Barry Ritholtz points me to Ben Thompson's post
The AWS IPO, in which he examines Amazon's most recent financials. They're the first in which Amazon has broken out AWS as a separate line of business, so they are the first to reveal the
margins Amazon is achieving on their cloud business. The answer is:
AWS is very profitable: $265 million in profit on $1.57 billion
in sales last quarter alone, for an impressive (for Amazon!) 17% net
margin.
The post starts by supposing that Amazon spun out AWS via an IPO:
One of the technology industry’s biggest and most important IPOs
occurred late last month, with a valuation of $25.6 billion dollars.

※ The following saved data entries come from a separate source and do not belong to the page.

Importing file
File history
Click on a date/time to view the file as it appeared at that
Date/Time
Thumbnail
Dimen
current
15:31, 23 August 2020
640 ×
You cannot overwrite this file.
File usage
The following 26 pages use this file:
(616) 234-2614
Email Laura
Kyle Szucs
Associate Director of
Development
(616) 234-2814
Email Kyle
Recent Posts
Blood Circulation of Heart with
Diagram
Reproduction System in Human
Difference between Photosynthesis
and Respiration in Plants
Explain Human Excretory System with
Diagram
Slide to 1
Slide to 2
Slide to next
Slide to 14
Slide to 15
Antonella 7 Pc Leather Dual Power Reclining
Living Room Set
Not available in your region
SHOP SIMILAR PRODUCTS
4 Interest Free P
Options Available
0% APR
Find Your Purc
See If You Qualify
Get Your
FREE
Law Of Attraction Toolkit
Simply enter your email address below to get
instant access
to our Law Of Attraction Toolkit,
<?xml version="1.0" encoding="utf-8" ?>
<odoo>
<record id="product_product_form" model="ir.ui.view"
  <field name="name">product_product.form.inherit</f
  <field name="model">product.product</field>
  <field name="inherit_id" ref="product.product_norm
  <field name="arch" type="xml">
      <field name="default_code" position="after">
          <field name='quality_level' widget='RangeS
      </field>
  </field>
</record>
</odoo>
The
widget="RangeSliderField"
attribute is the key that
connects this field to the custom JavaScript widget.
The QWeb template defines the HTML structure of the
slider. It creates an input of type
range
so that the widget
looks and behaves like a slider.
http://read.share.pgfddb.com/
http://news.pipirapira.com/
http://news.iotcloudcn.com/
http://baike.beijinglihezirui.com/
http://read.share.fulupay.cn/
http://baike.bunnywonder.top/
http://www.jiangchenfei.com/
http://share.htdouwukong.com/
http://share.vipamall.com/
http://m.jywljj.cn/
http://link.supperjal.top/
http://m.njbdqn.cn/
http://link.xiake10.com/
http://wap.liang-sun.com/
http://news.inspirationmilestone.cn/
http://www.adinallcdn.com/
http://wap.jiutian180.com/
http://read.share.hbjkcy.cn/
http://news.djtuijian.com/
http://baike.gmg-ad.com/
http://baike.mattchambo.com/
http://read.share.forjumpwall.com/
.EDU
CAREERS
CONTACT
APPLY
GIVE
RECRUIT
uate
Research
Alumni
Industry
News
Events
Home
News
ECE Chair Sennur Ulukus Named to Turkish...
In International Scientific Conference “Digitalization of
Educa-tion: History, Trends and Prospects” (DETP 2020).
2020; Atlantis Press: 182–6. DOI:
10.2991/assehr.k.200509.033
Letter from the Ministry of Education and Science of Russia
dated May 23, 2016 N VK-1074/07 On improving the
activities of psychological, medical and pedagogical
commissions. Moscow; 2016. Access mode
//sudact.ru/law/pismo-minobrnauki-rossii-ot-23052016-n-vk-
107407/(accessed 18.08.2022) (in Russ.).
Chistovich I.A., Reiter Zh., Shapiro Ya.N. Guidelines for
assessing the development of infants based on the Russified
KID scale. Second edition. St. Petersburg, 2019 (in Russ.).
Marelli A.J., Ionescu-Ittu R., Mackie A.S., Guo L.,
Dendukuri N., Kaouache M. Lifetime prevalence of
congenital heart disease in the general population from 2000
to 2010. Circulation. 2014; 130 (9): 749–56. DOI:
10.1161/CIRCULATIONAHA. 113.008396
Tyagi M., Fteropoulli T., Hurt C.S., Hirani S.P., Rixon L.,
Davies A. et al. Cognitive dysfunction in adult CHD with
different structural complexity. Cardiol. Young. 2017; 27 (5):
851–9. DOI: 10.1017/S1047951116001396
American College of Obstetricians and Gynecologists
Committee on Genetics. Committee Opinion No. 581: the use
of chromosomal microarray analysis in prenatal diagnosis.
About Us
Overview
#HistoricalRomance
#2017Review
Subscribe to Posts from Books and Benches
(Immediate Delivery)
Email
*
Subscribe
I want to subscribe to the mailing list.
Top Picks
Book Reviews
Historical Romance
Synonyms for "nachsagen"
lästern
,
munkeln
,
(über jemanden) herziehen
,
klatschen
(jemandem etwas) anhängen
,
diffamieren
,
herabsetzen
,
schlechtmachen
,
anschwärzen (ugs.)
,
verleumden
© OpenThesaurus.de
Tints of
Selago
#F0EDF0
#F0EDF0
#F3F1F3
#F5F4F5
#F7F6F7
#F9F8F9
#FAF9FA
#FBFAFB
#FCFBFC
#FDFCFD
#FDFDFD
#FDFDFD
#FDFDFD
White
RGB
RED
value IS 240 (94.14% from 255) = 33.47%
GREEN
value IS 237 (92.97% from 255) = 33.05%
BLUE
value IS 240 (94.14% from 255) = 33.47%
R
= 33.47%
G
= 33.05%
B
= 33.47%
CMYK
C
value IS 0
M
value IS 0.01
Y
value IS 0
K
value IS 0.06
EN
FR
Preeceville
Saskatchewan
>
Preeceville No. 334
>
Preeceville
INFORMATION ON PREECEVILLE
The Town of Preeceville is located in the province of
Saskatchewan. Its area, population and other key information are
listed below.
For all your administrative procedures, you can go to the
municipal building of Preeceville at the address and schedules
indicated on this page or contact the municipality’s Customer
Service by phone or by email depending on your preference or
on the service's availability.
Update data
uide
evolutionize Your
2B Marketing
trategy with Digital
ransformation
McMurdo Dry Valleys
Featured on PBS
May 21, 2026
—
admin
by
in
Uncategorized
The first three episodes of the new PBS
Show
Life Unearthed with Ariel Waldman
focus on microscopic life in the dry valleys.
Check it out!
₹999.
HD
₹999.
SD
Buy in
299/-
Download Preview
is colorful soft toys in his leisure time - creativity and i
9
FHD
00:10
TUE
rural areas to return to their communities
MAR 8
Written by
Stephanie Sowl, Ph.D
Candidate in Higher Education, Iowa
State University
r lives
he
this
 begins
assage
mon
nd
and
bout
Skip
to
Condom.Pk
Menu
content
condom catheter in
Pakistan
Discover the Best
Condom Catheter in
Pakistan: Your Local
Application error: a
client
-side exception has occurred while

That’s more than Google, which IPO’d at a valuation of $24.6 billion,
and certainly a lot more than Amazon, which finished its first day on
the public markets with a valuation of $438 million.
It concludes:
The profitability of AWS is a big deal in-and-of itself, particularly
given the sentiment that cloud computing will ultimately be a commodity
won by the companies with the deepest pockets. It turns out that all the
reasons to believe in AWS were spot on: Amazon is clearly reaping the
benefits of scale from being the largest player, and their determination
to have both the most complete and cheapest offering echoes their prior
strategies in e-commerce.
Thompson's post is a must-read; I've only given a small taste of it. But it clearly demonstrates that even AWS overall is very profitable, let alone the profitability of S3, its storage service, which I've been blogging about for
more than three years.
The New York Times and The Register commented immediately after the numbers came out, but they were much less illuminating than Thompson.